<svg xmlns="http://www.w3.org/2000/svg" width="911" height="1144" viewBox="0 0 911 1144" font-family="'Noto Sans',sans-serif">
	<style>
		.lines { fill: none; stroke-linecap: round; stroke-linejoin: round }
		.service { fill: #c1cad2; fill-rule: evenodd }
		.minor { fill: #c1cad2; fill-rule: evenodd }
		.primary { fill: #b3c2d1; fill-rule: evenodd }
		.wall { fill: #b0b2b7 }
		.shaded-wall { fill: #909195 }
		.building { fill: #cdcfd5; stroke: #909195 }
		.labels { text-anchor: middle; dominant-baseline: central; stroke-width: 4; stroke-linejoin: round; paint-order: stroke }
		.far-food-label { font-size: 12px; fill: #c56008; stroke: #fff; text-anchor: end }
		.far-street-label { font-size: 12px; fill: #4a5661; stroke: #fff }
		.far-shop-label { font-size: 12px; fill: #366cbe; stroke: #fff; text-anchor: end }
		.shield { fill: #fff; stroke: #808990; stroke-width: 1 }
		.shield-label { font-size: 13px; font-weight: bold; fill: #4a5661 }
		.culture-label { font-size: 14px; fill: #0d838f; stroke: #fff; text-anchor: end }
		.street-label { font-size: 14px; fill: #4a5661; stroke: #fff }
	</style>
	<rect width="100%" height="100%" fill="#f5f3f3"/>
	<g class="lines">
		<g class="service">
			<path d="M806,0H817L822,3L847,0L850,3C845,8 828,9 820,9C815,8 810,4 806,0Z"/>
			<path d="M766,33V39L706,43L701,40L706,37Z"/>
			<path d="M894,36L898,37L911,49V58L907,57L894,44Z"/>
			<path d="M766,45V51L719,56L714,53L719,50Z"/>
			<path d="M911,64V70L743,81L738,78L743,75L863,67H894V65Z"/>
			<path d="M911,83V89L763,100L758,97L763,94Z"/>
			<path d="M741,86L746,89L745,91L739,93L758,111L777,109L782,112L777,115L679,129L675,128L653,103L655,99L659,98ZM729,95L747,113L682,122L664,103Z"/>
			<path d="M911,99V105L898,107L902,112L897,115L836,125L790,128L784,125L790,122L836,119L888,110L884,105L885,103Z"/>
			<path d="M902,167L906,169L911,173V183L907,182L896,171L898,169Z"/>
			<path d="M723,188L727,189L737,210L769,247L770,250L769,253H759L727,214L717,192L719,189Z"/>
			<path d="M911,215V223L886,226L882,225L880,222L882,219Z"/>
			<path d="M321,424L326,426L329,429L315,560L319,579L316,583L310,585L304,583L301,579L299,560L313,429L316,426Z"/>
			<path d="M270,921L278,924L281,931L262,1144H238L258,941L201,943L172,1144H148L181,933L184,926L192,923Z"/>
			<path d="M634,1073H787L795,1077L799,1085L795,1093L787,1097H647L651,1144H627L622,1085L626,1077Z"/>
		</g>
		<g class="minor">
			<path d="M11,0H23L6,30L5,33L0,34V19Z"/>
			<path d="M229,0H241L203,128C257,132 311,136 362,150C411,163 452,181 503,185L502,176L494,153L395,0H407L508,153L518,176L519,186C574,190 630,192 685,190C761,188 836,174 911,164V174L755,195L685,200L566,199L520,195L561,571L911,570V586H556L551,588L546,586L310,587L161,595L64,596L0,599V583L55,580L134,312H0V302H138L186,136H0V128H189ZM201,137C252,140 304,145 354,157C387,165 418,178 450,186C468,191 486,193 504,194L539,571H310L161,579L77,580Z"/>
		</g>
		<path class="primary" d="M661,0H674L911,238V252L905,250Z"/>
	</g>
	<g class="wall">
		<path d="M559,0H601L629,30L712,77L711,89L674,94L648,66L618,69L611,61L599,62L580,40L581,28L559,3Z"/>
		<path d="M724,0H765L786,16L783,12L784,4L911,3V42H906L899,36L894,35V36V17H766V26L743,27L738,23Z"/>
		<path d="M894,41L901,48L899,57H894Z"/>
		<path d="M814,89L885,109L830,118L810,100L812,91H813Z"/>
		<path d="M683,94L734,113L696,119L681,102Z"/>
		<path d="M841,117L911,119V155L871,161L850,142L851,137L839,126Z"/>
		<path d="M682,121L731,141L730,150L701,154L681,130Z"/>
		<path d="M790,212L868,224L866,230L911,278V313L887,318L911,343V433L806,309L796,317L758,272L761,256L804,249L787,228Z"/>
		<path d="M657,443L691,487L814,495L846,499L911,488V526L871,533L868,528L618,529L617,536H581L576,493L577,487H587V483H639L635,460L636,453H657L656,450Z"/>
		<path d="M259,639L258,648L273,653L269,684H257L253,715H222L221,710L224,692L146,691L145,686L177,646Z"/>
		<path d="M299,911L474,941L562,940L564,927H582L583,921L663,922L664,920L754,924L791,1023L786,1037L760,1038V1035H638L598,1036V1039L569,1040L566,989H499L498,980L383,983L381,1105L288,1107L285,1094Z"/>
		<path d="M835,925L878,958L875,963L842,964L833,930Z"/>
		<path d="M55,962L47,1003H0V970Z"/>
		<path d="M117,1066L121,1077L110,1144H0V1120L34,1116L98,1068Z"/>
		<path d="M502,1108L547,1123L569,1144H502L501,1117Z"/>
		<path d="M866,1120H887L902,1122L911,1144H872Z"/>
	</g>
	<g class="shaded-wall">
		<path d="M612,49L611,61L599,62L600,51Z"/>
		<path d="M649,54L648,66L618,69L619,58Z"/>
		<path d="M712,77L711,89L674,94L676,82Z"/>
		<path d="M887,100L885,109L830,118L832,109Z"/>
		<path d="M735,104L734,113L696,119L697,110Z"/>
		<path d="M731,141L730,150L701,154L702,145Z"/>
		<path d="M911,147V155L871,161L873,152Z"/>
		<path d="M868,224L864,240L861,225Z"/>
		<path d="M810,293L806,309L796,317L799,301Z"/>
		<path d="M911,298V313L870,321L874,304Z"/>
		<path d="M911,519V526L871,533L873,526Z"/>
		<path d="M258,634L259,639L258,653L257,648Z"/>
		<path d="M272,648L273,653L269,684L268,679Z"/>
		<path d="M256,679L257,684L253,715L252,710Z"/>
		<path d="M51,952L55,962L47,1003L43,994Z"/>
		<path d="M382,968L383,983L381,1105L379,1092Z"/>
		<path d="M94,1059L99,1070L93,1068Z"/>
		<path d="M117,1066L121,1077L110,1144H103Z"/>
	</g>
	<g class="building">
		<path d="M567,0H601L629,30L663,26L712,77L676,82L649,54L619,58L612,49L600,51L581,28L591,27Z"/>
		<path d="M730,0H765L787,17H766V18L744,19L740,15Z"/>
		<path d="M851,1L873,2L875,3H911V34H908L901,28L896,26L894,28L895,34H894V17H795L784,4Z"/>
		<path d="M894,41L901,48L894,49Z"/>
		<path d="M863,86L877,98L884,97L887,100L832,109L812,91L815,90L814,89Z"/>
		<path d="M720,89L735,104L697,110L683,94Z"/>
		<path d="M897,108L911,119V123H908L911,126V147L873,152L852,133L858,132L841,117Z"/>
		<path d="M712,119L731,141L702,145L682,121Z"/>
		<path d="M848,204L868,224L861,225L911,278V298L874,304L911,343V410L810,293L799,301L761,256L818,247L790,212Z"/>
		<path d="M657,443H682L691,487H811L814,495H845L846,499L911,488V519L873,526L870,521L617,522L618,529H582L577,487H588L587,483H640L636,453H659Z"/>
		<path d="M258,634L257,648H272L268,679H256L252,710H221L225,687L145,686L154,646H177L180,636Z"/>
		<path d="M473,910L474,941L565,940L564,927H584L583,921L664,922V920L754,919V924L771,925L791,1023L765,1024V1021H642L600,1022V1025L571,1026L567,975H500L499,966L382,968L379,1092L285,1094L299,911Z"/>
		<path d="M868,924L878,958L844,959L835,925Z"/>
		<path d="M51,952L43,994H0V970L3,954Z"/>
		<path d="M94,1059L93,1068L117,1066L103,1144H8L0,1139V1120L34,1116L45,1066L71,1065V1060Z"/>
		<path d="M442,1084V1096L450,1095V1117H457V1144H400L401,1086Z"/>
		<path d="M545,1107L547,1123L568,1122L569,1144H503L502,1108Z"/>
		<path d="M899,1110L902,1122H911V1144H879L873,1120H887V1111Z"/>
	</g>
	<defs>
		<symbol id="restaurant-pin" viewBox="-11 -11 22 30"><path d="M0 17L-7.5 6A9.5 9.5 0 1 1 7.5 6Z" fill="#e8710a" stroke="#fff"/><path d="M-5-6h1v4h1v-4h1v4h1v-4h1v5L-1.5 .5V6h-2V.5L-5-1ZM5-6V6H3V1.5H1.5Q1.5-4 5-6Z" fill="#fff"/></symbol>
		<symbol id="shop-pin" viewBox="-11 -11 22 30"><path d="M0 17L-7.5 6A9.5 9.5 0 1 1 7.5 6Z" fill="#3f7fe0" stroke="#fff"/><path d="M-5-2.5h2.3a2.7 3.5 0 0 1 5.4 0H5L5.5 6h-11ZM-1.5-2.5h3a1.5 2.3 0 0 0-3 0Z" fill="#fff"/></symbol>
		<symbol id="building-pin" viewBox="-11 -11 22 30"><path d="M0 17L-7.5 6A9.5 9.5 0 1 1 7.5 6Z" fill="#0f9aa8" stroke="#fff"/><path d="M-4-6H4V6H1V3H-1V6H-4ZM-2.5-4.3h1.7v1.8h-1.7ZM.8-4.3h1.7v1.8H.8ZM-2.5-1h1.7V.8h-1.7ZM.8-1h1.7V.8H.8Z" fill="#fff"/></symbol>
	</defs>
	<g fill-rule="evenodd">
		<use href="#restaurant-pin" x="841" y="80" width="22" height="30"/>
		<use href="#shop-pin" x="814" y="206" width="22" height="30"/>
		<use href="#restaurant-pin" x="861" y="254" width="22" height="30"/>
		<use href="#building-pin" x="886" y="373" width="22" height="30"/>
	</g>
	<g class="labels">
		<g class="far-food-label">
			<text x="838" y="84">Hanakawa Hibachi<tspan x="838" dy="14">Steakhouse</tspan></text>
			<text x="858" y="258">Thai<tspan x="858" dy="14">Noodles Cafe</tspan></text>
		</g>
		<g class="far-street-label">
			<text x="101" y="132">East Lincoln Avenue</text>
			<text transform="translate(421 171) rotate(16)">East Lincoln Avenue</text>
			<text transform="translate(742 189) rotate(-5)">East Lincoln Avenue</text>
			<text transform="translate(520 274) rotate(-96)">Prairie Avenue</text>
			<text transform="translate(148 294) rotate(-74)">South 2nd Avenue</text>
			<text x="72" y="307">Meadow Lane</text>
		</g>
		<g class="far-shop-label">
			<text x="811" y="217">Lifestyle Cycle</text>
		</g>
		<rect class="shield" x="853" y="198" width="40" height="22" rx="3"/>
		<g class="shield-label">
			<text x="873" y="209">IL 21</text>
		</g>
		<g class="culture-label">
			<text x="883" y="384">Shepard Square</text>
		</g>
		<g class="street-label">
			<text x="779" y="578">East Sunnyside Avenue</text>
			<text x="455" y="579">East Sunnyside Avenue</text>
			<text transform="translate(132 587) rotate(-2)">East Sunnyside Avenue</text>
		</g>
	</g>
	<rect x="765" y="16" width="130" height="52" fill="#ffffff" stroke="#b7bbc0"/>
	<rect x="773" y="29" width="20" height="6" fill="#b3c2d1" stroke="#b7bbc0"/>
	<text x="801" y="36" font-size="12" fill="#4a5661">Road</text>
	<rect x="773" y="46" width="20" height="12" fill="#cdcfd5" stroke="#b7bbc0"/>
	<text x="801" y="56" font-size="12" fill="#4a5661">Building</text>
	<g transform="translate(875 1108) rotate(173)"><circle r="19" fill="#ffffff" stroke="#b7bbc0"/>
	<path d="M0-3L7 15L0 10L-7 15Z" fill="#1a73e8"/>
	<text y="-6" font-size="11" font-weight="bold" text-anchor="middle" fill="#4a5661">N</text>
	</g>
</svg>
------------------------------
[WHAT THE TASK ASKS]
Your response should contain each line of the entries above that holds the string "linejoin".

[WRITTEN SOLUTION]
		.lines { fill: none; stroke-linecap: round; stroke-linejoin: round }
		.labels { text-anchor: middle; dominant-baseline: central; stroke-width: 4; stroke-linejoin: round; paint-order: stroke }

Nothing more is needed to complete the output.